= Beginning of Section =

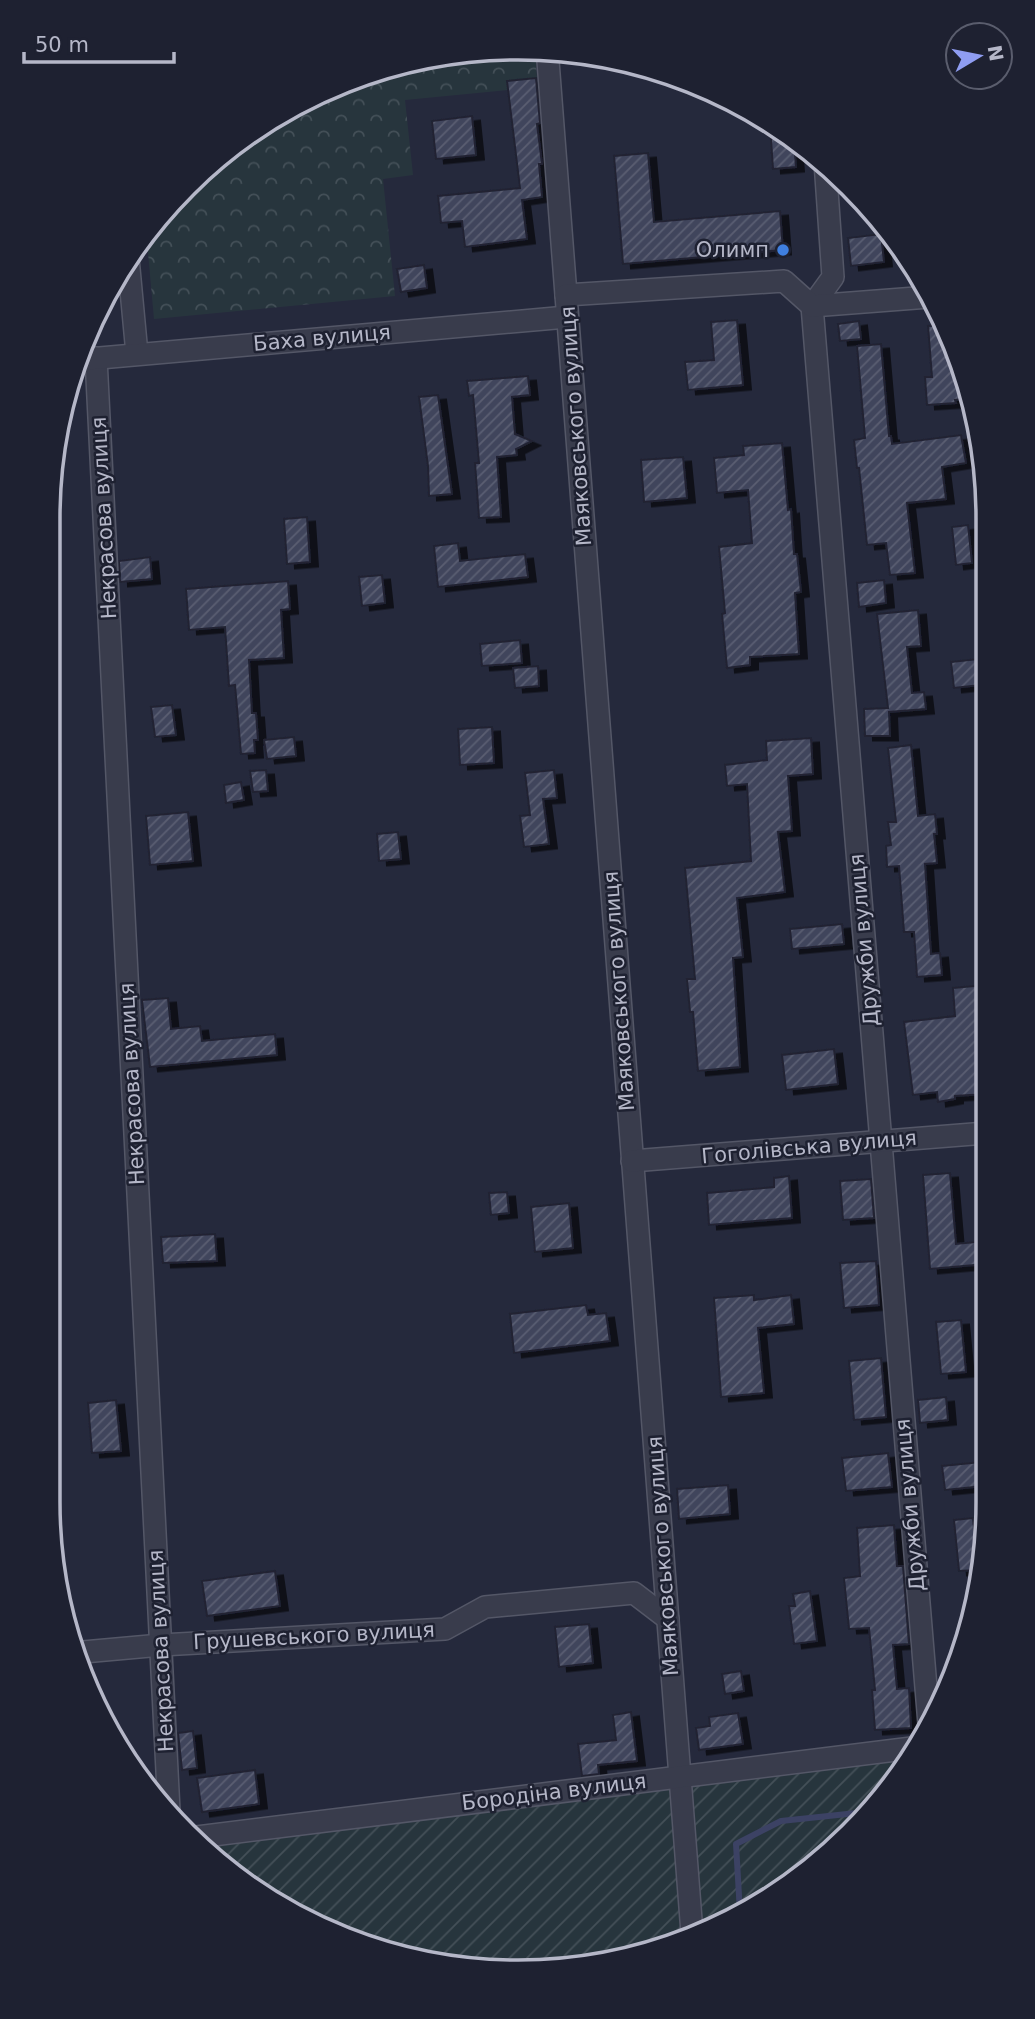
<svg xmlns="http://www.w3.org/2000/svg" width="1035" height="2019" font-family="'DejaVu Sans',sans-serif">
<defs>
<pattern id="park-crowns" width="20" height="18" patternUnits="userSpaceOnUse" patternTransform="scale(1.75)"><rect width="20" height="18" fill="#27353d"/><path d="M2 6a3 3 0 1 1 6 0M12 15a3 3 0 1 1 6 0" fill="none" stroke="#445058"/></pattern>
<pattern id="garden-furrows" width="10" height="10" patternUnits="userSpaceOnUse" patternTransform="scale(1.75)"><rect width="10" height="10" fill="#27353d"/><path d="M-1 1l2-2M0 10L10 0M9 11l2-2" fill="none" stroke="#445058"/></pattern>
<pattern id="building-hatch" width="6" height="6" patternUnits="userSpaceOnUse" patternTransform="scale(1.75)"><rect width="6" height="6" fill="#41455c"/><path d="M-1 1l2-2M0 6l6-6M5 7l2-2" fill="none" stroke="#5a5e72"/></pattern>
<filter id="shadow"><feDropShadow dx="8" dy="4.5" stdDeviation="0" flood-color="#0009"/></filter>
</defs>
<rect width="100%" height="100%" fill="#25293c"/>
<!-- park -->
<polygon fill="url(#park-crowns)" points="535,49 537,78 508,81 508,90 405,100 413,175 383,179 395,296 154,319 146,230 207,164 282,110 366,72 456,51"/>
<!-- garden -->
<g fill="url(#garden-furrows)">
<polygon points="911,1749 850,1834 725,1923 696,1932 683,1779"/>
<polygon points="677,1781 690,1934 578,1968 425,1963 337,1936 257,1893 199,1839"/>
</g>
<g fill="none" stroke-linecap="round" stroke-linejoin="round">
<!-- stream -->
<polyline stroke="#3c4264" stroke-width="6" points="740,1913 736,1844 781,1821 866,1812"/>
</g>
<!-- building -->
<g fill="url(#building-hatch)" stroke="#202333" stroke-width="2" filter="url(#shadow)">
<polygon points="536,78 540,123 537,124 542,164 539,164 542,197 522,200 527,239 465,247 462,221 441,223 438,196 520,188 507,81"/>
<polygon points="472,116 476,155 436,159 432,121"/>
<polygon points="770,125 794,142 796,167 773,169"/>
<polygon points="648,153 654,222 780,211 783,250 623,264 614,156"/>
<polygon points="881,234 884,262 851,266 848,238"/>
<polygon points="424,265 427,288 401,292 397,269"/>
<polygon points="737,320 743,385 688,390 685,362 714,360 711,322"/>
<polygon points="859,321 861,339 840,341 838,324"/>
<polygon points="945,325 952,339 955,373 961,372 968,399 955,400 956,403 927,405 925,377 932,377 928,326"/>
<polygon points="881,344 889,436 891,436 892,444 961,435 966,463 942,467 946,499 907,503 915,573 890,575 886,543 867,545 859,468 857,468 854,440 865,438 857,346"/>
<polygon points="528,376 530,395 512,397 515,434 532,441 516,449 517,455 497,457 501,517 479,518 475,463 479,463 473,395 469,396 467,381"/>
<polygon points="438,395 452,494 429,496 428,466 419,397"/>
<polygon points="782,443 788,510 791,509 794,554 797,554 801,592 795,593 799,654 750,657 750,665 727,668 722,614 725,613 719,547 752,543 748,490 717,493 714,458 744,455 743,446"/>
<polygon points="683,457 687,498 644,502 641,460"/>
<polygon points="307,517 310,562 287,564 284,519"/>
<polygon points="968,525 972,563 956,565 952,527"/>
<polygon points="458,543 460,561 525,554 528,577 438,587 434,546"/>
<polygon points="150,557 152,579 120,582 119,561"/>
<polygon points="382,575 385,603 362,606 359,577"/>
<polygon points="884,580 886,603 859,607 857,583"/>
<polygon points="288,581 290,609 281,610 284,658 249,660 252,713 256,713 258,740 254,740 255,753 241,754 235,685 229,686 225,627 189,630 186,589"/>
<polygon points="918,610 921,646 907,647 912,693 924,692 926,709 889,712 890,736 865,736 864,709 888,708 877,614"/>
<polygon points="520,640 522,663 482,666 480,644"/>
<polygon points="978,659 980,685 954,688 951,662"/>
<polygon points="538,666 539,686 515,688 513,668"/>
<polygon points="172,705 176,735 155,737 151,707"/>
<polygon points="492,727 494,763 460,765 458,729"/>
<polygon points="294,737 296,756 267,759 264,740"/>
<polygon points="811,738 813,774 788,776 792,831 778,832 785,892 737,898 743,957 733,958 740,1067 698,1071 693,1012 690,1012 687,979 695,979 685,868 751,861 747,784 727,786 725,765 767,760 766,741"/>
<polygon points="911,745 918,816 935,814 937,834 934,834 937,863 925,864 931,954 940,953 942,975 917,977 914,932 904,932 899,866 887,867 886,846 891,845 888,822 896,822 888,748"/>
<polygon points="266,770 268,791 253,792 250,771"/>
<polygon points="554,770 557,798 543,799 549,844 524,847 520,816 530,815 525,773"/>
<polygon points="241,782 244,800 226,803 224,785"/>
<polygon points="188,812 193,861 150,865 146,816"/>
<polygon points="398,832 401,859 379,861 377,834"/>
<polygon points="842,924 844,944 792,949 790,929"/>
<polygon points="985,985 986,1094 955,1096 955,1099 938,1102 937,1092 913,1095 904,1022 955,1016 953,988"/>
<polygon points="168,998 171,1029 200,1026 202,1041 275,1034 277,1055 150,1067 142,1000"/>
<polygon points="834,1049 838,1084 786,1090 782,1055"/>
<polygon points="950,1173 956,1244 986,1241 986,1264 930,1269 923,1175"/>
<polygon points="789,1176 792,1218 709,1225 707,1193 774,1187 774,1178"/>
<polygon points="871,1179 874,1218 843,1220 840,1181"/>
<polygon points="507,1192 509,1213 491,1215 489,1193"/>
<polygon points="569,1203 573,1248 535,1252 531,1207"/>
<polygon points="215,1234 217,1261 163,1263 161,1237"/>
<polygon points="876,1261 879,1305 844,1308 840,1263"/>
<polygon points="754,1295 754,1300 791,1295 794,1324 758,1328 764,1393 721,1397 714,1298"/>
<polygon points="586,1305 588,1315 606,1313 610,1341 514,1353 510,1314"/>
<polygon points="961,1320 966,1372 941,1374 936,1322"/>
<polygon points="881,1358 886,1417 854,1420 849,1361"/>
<polygon points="946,1397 948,1420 920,1423 918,1400"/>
<polygon points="116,1400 121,1451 92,1453 88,1403"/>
<polygon points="888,1453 892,1487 846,1491 842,1458"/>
<polygon points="981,1462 984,1486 945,1490 942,1466"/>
<polygon points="728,1485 730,1514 679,1519 677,1489"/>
<polygon points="973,1518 978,1570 959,1571 954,1520"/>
<polygon points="894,1525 897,1566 903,1566 909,1644 893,1645 897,1689 909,1688 911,1728 875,1730 872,1690 875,1690 869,1628 849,1629 844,1578 860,1576 857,1528"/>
<polygon points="275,1571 280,1606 207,1616 202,1581"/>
<polygon points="810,1591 817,1641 794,1644 789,1606 795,1606 793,1594"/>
<polygon points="589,1624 593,1663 559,1667 555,1627"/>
<polygon points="741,1671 744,1691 725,1694 722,1674"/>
<polygon points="631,1712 637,1761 598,1765 599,1774 582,1776 578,1744 616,1740 613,1715"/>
<polygon points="738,1713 743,1744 699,1750 696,1728 710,1726 709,1717"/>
<polygon points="193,1731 197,1768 182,1770 178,1733"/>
<polygon points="255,1770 259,1804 202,1812 197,1778"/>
</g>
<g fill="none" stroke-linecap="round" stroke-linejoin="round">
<defs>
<g id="minor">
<polyline points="547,48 692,1933"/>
<polyline points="825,162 833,277 812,306 929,1724"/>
<polyline points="128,258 137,354"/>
<polyline points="566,295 784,281 812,306 929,297"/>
<polyline points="96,358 169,1811"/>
<polyline points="77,360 567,317"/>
<polyline points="632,1161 986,1133"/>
<polyline points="72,1653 161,1645 445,1629 485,1607 634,1593 668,1619"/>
<polyline points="197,1837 912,1748"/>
</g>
</defs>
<!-- minor casing -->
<use href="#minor" stroke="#545767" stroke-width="24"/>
<!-- minor -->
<use href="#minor" stroke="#393c4c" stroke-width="21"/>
</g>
<!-- markers -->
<circle fill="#3f7fe0" stroke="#1e2131" stroke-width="2.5" cx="783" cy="250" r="7"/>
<g text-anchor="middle" stroke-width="5" stroke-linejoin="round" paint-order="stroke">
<!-- poi labels -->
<g font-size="21" fill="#b5b7c8" stroke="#1e2131" text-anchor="end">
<text x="769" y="257">Олимп</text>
</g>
<!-- street labels -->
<g font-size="21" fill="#b5b7c8" stroke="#1e2131">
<text transform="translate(322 338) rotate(-5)" y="7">Баха вулиця</text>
<text transform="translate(576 426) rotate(-94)" y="7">Маяковського вулиця</text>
<text transform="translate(104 518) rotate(-93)" y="7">Некрасова вулиця</text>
<text transform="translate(864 940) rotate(-95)" y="7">Дружби вулиця</text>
<text transform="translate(619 991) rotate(-94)" y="7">Маяковського вулиця</text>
<text transform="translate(132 1084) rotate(-93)" y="7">Некрасова вулиця</text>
<text transform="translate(809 1147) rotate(-5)" y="7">Гоголівська вулиця</text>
<text transform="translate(910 1505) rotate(-95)" y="7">Дружби вулиця</text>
<text transform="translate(663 1556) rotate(-94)" y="7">Маяковського вулиця</text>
<text transform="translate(314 1636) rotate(-3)" y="7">Грушевського вулиця</text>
<text transform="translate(161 1651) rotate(-93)" y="7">Некрасова вулиця</text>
<text transform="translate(554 1792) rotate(-7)" y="7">Бородіна вулиця</text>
</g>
</g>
<!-- crop -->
<path d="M0 0H1035V2019H0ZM518 60H518A458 458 0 0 1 976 518V1502A458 458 0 0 1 518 1960H518A458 458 0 0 1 60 1502V518A458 458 0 0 1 518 60Z" fill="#1e2131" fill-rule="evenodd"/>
<path fill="none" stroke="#b5b7c8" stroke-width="3.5" d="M518 60H518A458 458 0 0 1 976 518V1502A458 458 0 0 1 518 1960H518A458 458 0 0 1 60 1502V518A458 458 0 0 1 518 60Z"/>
<!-- north arrow -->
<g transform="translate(979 56) rotate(80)"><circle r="33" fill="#1e2131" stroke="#5a5d6d" stroke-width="2"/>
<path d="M0-5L12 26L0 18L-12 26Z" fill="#8f9df2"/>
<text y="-10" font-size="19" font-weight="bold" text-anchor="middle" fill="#b5b7c8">N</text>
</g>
<!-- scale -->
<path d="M24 52v10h150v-10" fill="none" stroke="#b5b7c8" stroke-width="3.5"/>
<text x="35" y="52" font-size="21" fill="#b5b7c8" stroke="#1e2131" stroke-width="5" paint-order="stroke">50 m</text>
</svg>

= End of Section =

# EXERCISE GOAL:
I'd like the number of lines above that contain the word "anchor", and nothing besides that number.

# ANSWER TO THE EXERCISE:
3